De acuerdo con reportes de la prensa árabe, cerca de un millar de personas están recibiendo ya tratamiento médico en el cercano hospital central de Qayyara, y al parecer dos civiles habrían perdido la vida por respirar el humo tóxico.

La planta quedó en llamas durante los enfrentamientos que estallaron entre las fuerzas armadas iraquíes y kurdas, y los combatientes del grupo yihadista Estado Islámico (EI), el pasado jueves en el área de al-Mishraq, en el sur de Mosul.

Aunque las autoridades iraquíes no se han pronunciado sobre la responsabilidad del incendio, oficiales estadunidenses y residentes locales lo atribuyen a los yihadistas, quienes enfrentan la mayor ofensiva militar que busca expulsarlos de la ciudad.

Este sábado, el incendio continúa liberando gases tóxicos, los cuales están mezclándose con el humo negro de pozos de petróleo que también fueron incendiados en la zona, lo que ha obligado al uso de mascarillas a los soldados estadunidenses desplegados en Mosul.

Los combates en esa estratégica ciudad del norte iraquí entraron ya en su sexta jornada consecutiva, con el ejército iraquí decidido a eliminar a los yihadistas de Mosul, considerado el último bastión importante del EI en el país.

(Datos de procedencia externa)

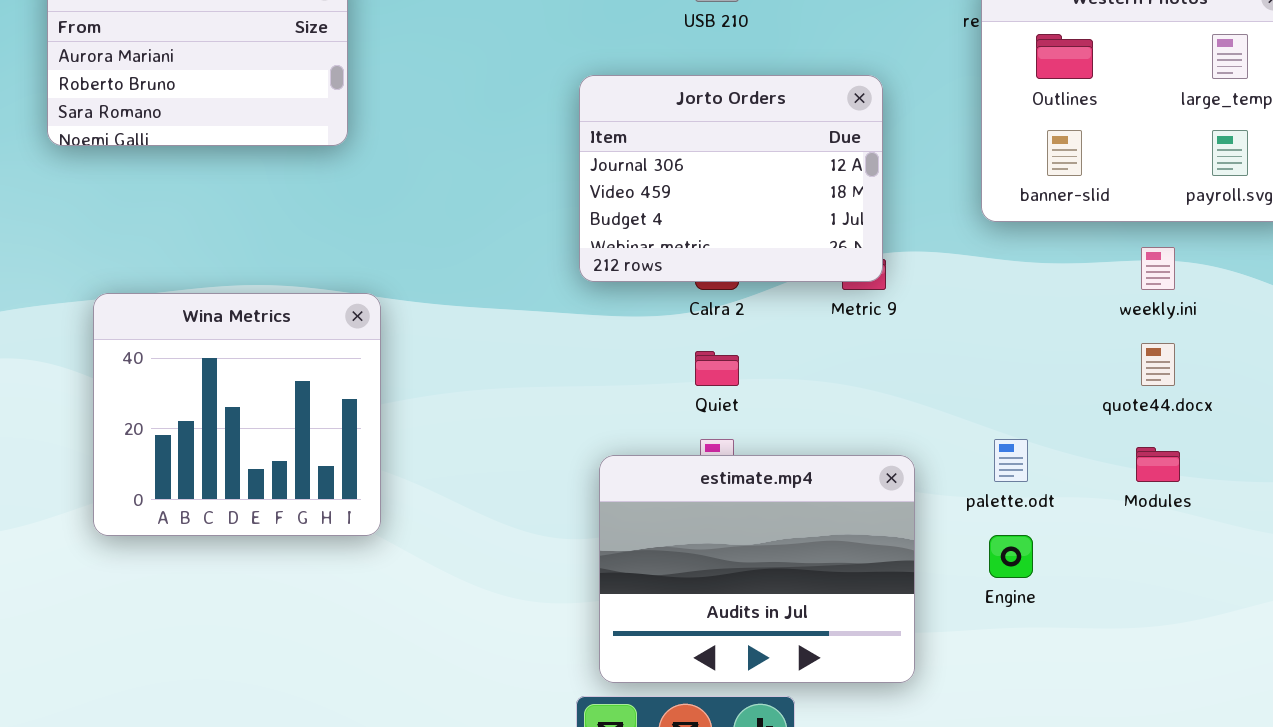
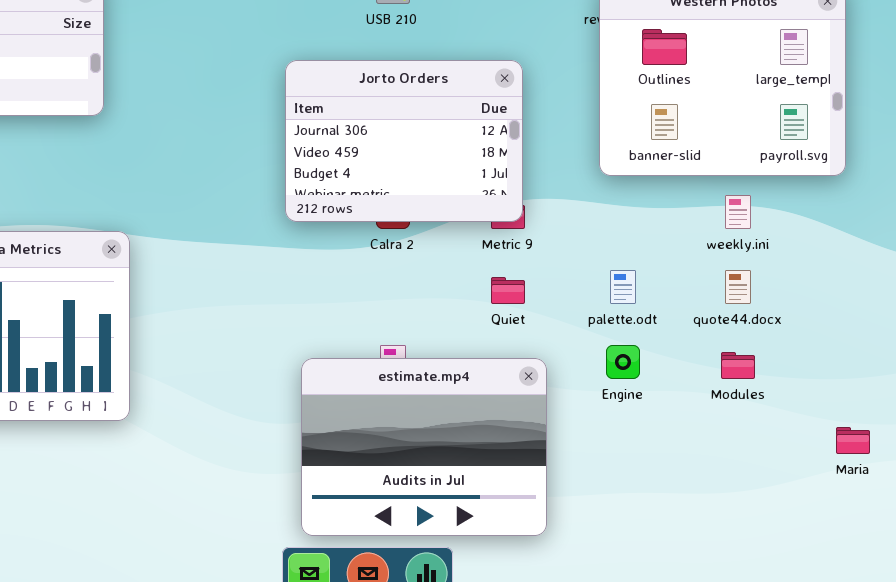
Quiet: [695,351,739,386] -> [491,277,525,304], moved
palette.odt: [994,439,1028,482] -> [610,270,636,304], moved
Engine: [989,535,1033,578] -> [606,345,640,379], moved

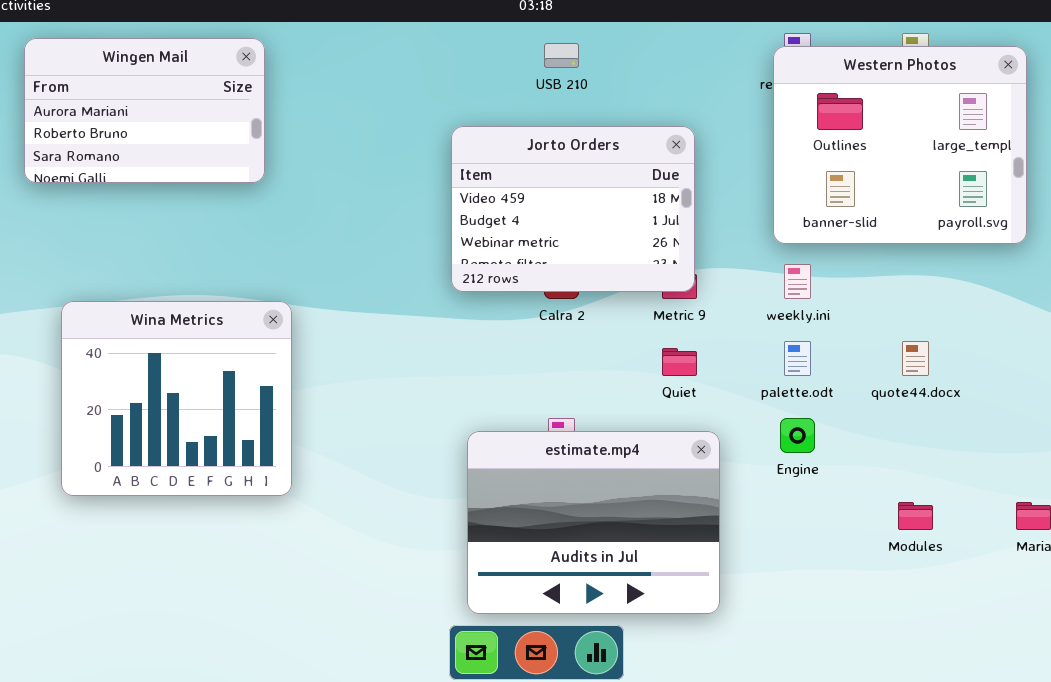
Jorto Orders: [285,60,523,222] -> [451,126,695,292], scrolled down 1 row
weekly.ini: [725,195,751,229] -> [784,264,811,299], moved
Modules: [721,352,755,379] -> [898,502,933,530], moved

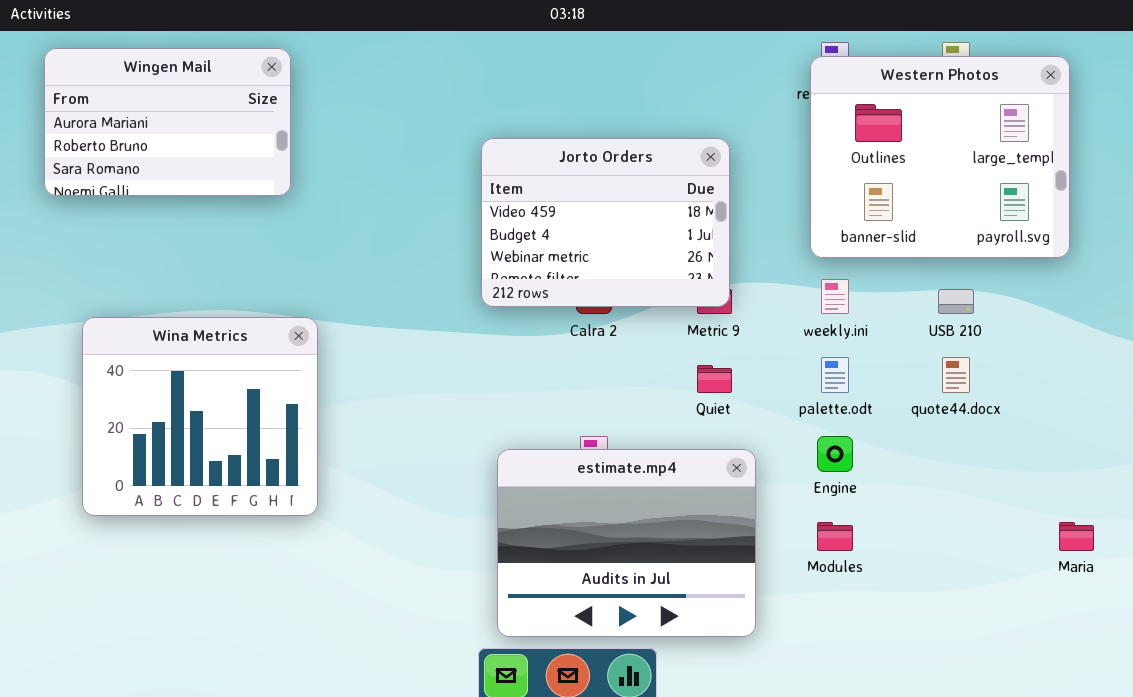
USB 210: [544,43,579,68] -> [938,289,974,314], moved
Modules: [898,502,933,530] -> [817,522,853,551], moved

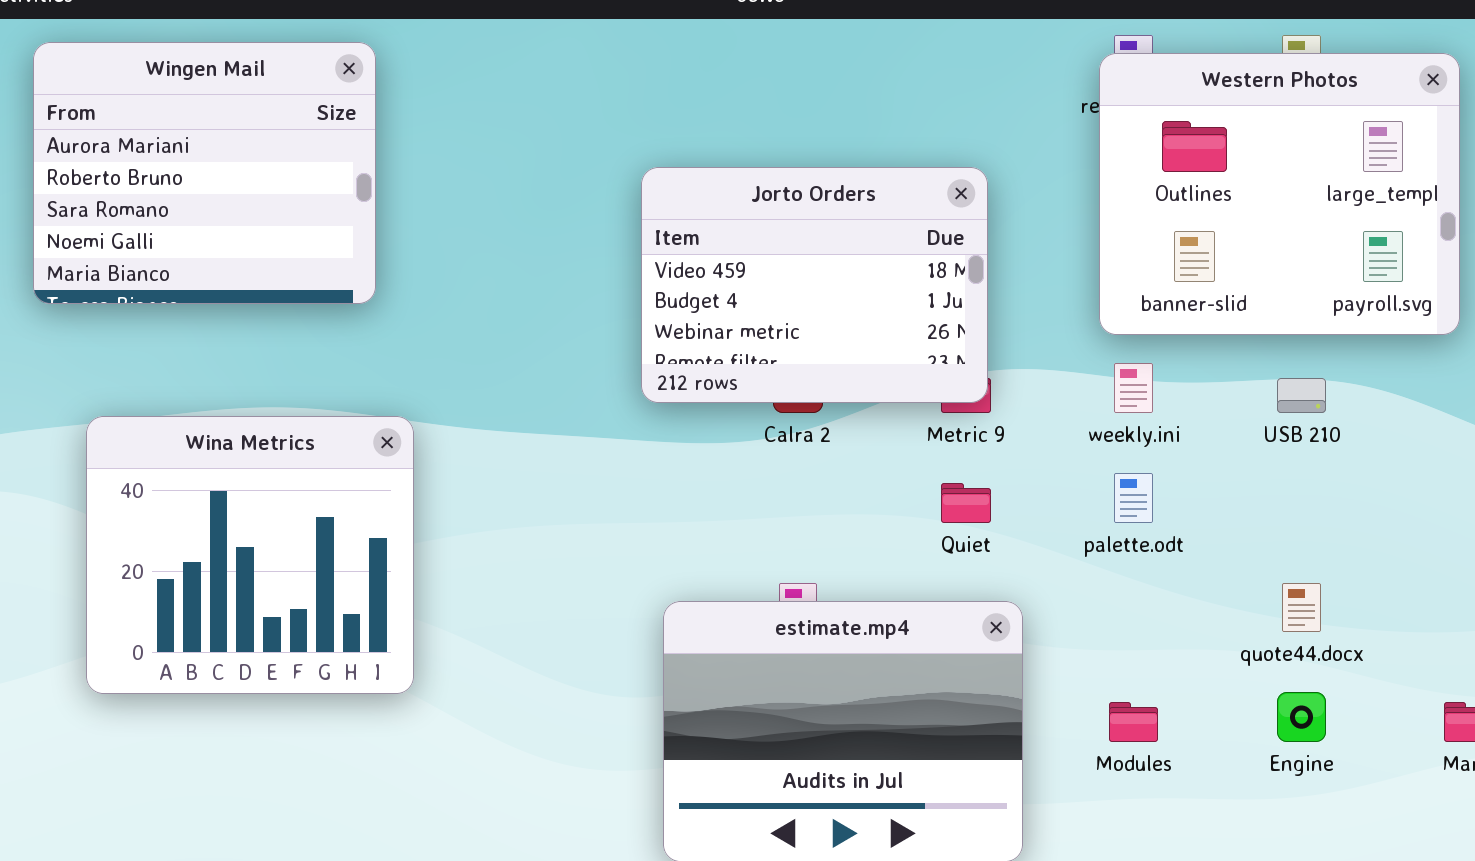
Wingen Mail: [44,48,291,196] -> [33,42,376,304], resized
quote44.docx: [942,357,970,393] -> [1282,583,1321,632], moved
Engine: [817,436,853,472] -> [1277,692,1326,742], moved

Un estimado de 300 mil combatientes, incluidos soldados del ejército iraquí, kurdos, fuerzas tribales sunitas y milicias chiitas, están tomando parte en la campaña en Mosul, la cual cuenta con el respaldo aéreo de una coalición liderada por Estados Unidos.

De acuerdo con un reporte de la cadena de noticias Al Yazira, que cita a comandantes iraquíes, se calcula que en el interior de esa ciudad -la segunda en importancia del país- estarían hasta seis mil yihadistas.